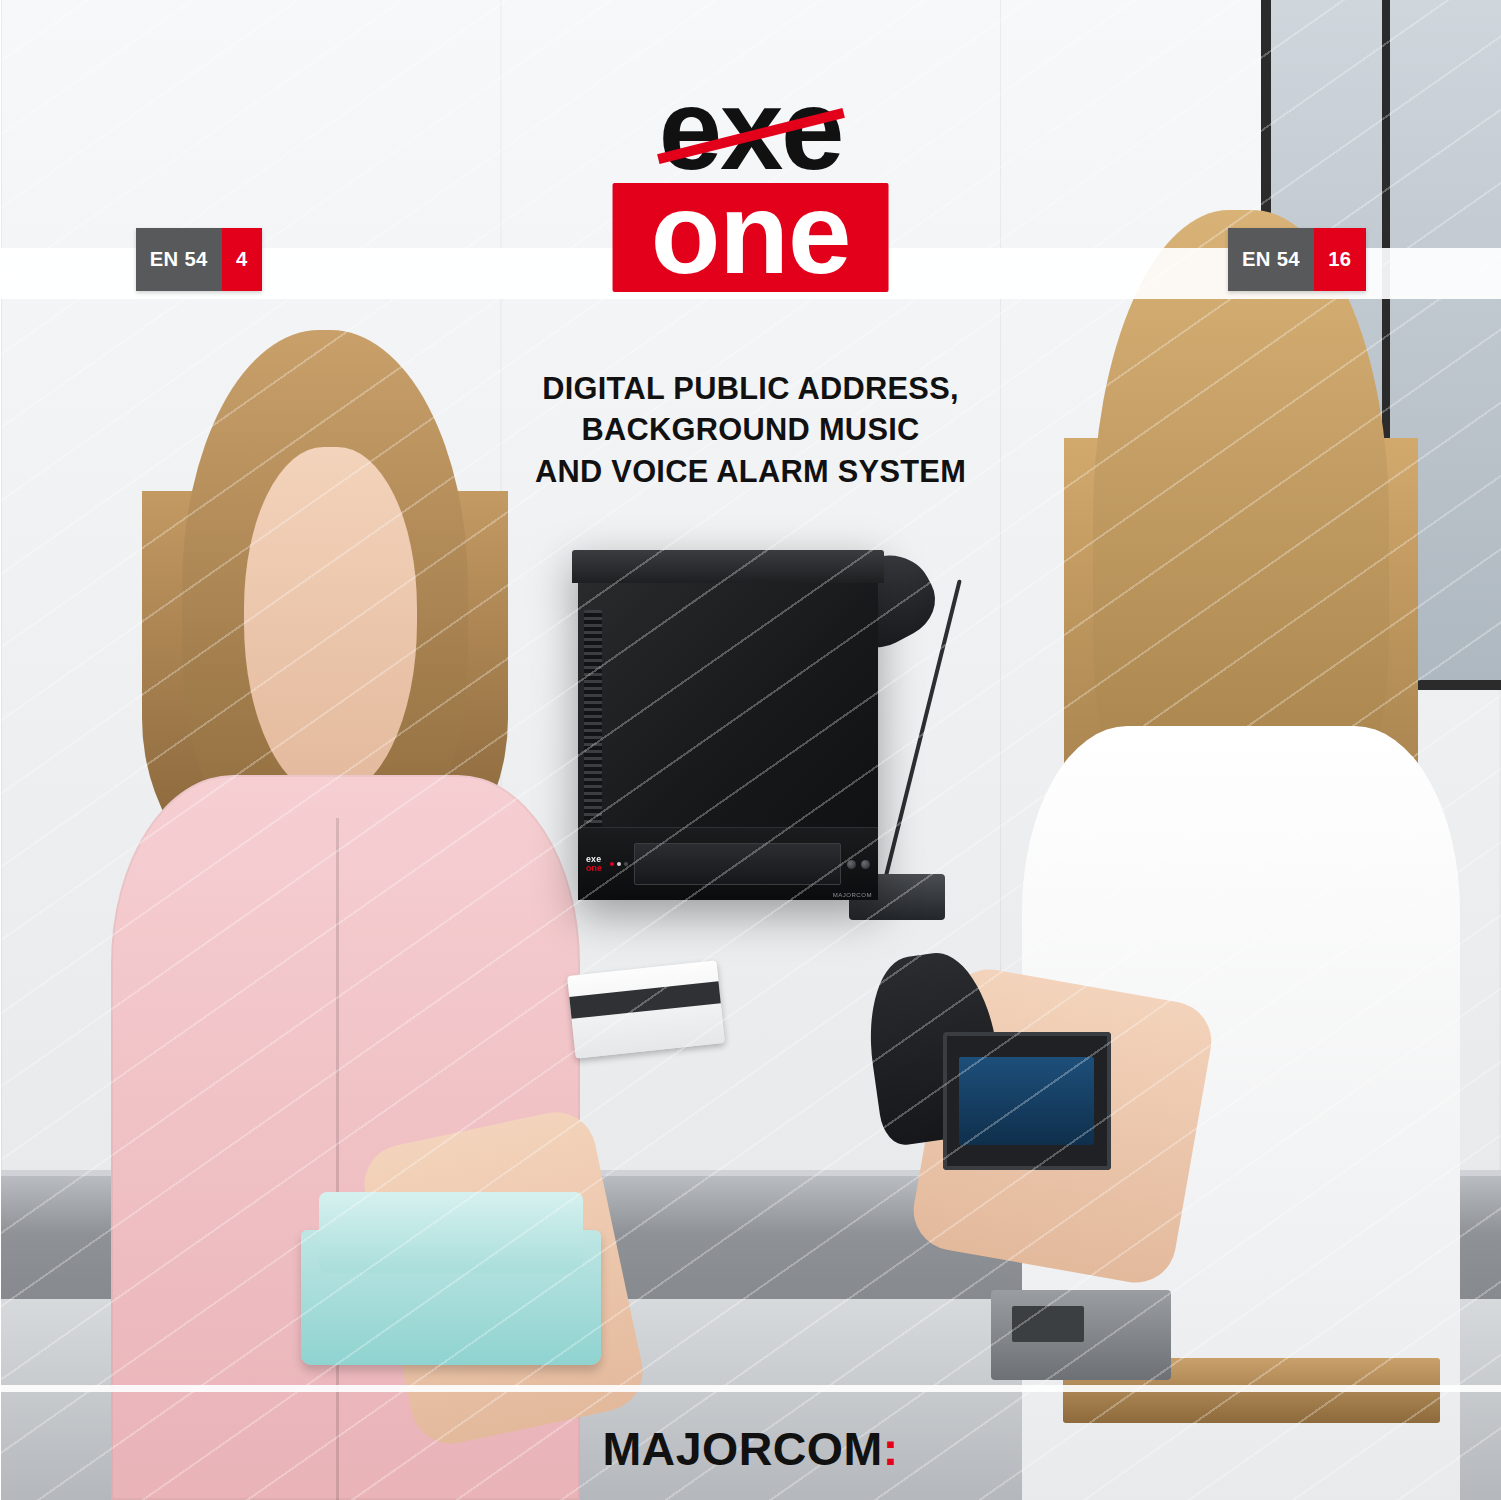exeone
MAJORCOM
EN 544
EN 5416
exe
one
Digital public address,
background music
and voice alarm system
MAJORCOM:
EXE ONE — Digital public address, background music and voice alarm system. Certified EN 54-4 and EN 54-16. MAJORCOM.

» Your task
Review the material and copy each line in which the word "music" appears.

» Solution for this exercise
background music
EXE ONE — Digital public address, background music and voice alarm system. Certified EN 54-4 and EN 54-16. MAJORCOM.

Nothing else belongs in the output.